Набрав крейсерскую скорость, самолет разрывает километры ночи, несется прямо в Найроби. Футболисты от дешевого вина и высоты сморились. Им на смену пришли члены клуба каникул, и теперь уже они гогочут, устраивают переклички с одного ряда на другой, лапают женщин, перебрасываются подушками и одеялами, метя в головы друг друга, собираются кучками в проходе и сметают сигареты, духи и алкоголь, продаваемые на борту. Малагасийский младенец заходится в плаче, извиваясь на руках матери. Голова запрокинулась на подлокотник, и на черном лице виден только широко раскрытый розовый рот, в глубине которого яростно трясется крошечный язычок. Равнодушно проплывает стюардесса, поправляя кудряшки, мысленно подсчитывая количество подносов, которые ей придется навалить на тележку к ужину. Бени нервничала и опасалась, что в таком узком кресле и до судорог недалеко. Сидящий впереди пассажир откинул спинку своего кресла, и пространство для движения еще больше сузилось, Бени не сдержалась и несколько раз пнула коленом, срывая зло на неудобном соседе. Он у нее уже в печенках сидел, этот престарелый сорокалетний юноша, которому на вид под семьдесят, а он до сих пор еще не вырос из растоптанных кроссовок, растянутого свитера и традиционно разорванных на коленках джинсов. Сквозь раннюю лысину просвечивает череп, где несколько разложенных прядей формируют легкий волосяной туман, дополненный длинной, до плеч, порослью, жеваной, со следами залома, как будто до этого все было завязано чулком. Небритое серое лицо с двухдневной щетиной, две серьги в одном ухе — кольцо в мочке и оправленный рубин в хряще — вот и весь арсенал его инертной персоны, вполне пригодной для музея Гревен. Рыжее нечто рядом с ним, с кудрявой объемной шевелюрой, непрестанно взывает к их совместному продукту — пятилетней девчонке, такой же рыжей и кудрявой, как и ее мать, и до крайности злой. Бледная кожа, широкий вдавленный лоб и острая мордочка больной овцы, вскормленной чипсами и замороженными продуктами. Она совершенно невыносима, все время ползает по проходу, лезет под кресла, просовывает пальцы в дверные щели туалетов и бегает по проходу, таская за собой трех отвратительных кукол, три уменьшенные копии маленьких шлюшек, с платиновыми волосами, осиными талиями и вызывающей грудью.

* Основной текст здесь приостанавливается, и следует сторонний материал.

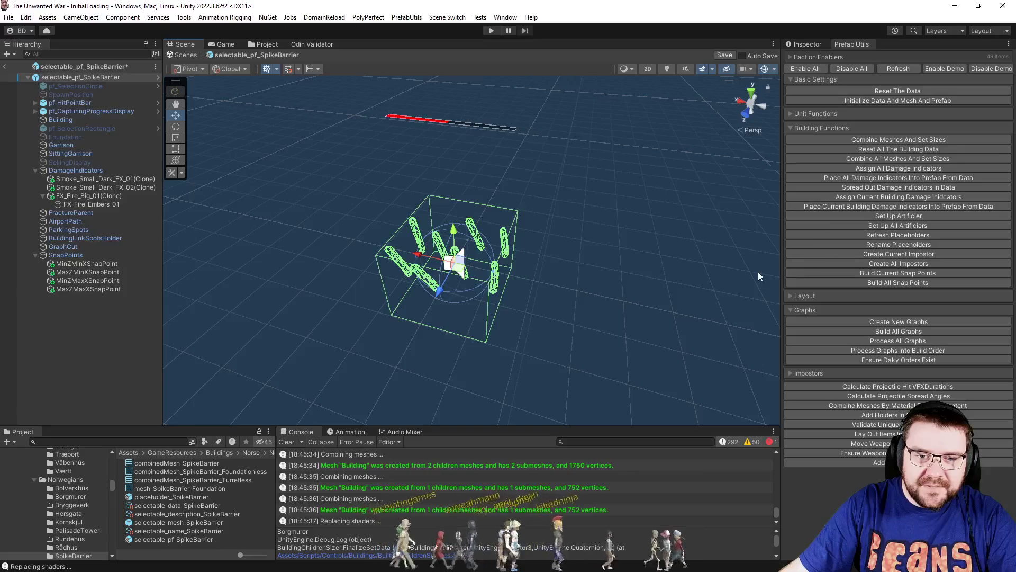
pyautogui.click(894, 91)
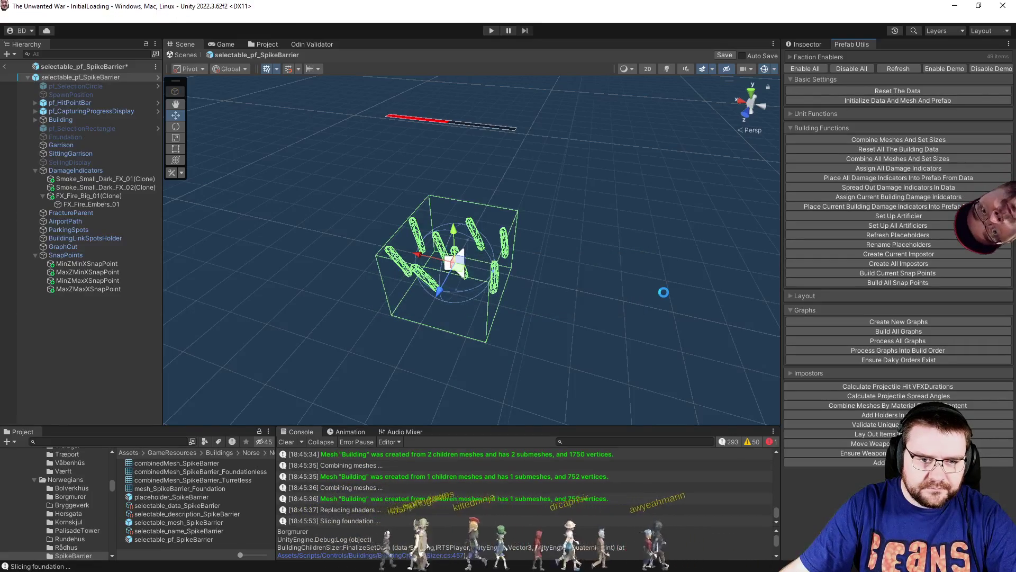
pyautogui.click(809, 44)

«Беладонна, иди сюда, — кричит мать, — Беладонна, иди скушай конфетку! Беладонна, оставь тетю в покое!» И все это, чтобы оповестить присутствующих, что их овцу зовут Беладонна. «Правда, в мэрии отказались записать это имя, зато на Кристель согласились, но мы все равно зовем ее Беладонна. Ты прекратишь или нет? Хочешь, чтобы я рассердилась?»

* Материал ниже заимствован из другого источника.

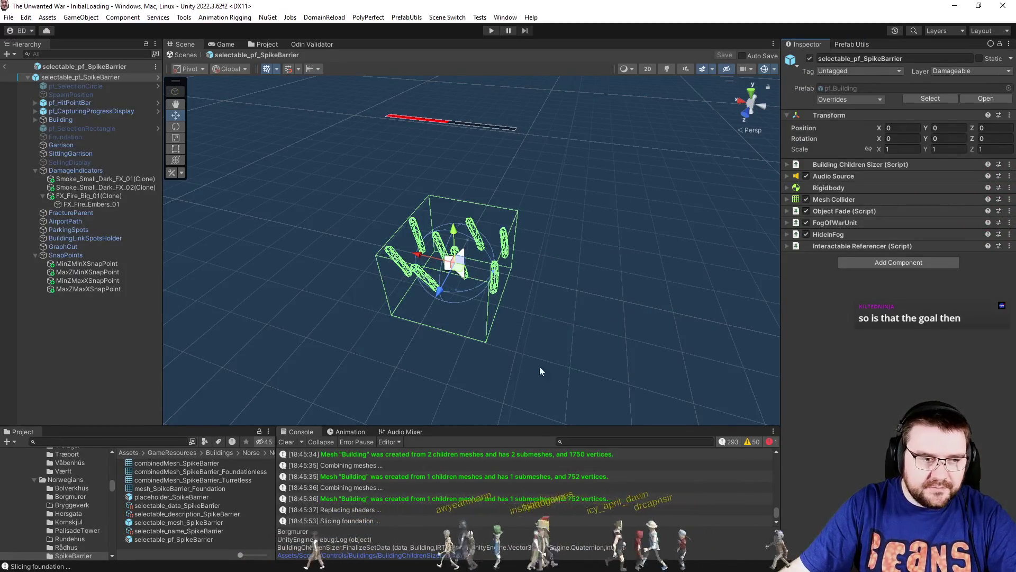
# Select the selectable_data_SpikeBarrier asset in the Project panel.
pyautogui.click(178, 506)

Но Беладонна чихать хотела на материнские призывы и продолжает свою сарабанду на глазах у отца, который залепил себе уши плеером и трясет головой в такт призрачным ударникам, перекатывая жвачку. Беладонна пристает к стюардессе, липкими руками хватает Бени за колени, а та сокрушенно размышляет: для чего медицина достигла такого прогресса, зачем делают прививки от оспы, куда подевались все людоеды, нет чтобы сожрать эту говнюшку с овечьей башкой.
Мамаша вдруг стала трясти своего лысого: «Рикардо, сделай чо-нить, у меня не смогла, не смогла ее держать!» Тот раздраженно выдергивает наушники, приподнявшись, ловит Беладонну за конечность и, притянув к себе, освобождает проход, где уже столпились люди. Бени с удовольствием ожидает отцовского шлепка, который наведет порядок, но пожилой юноша только удерживает Беладонну и жиденьким голосочком мямлит ей: «Прекрати, Белла…» Этого слишком мало, чтобы успокоить девчонку, она извивается, вопит, как раздраженная овца, а потом орет прямо в лицо отцу: «Меня от тебя тошнит!» Наконец-то, уверена Бени, затрещина будет. Ничего подобного! Лысый защитник окружающей среды и не собирается колотить свою овцу за такую мелочь. Он хихикает и горделиво оглядывается, наслаждаясь эффектом от выходки Беладонны. И снова вмешивается мать. Стиснув зубы, на грани нервного срыва, она грубо вдавливает ее в кресло, пристегивает ремнем и затыкает рот резиновой пробкой в форме соски, а отец опять нацепляет наушники и дергает шеей в такт музыке, которая грохочет в его голове.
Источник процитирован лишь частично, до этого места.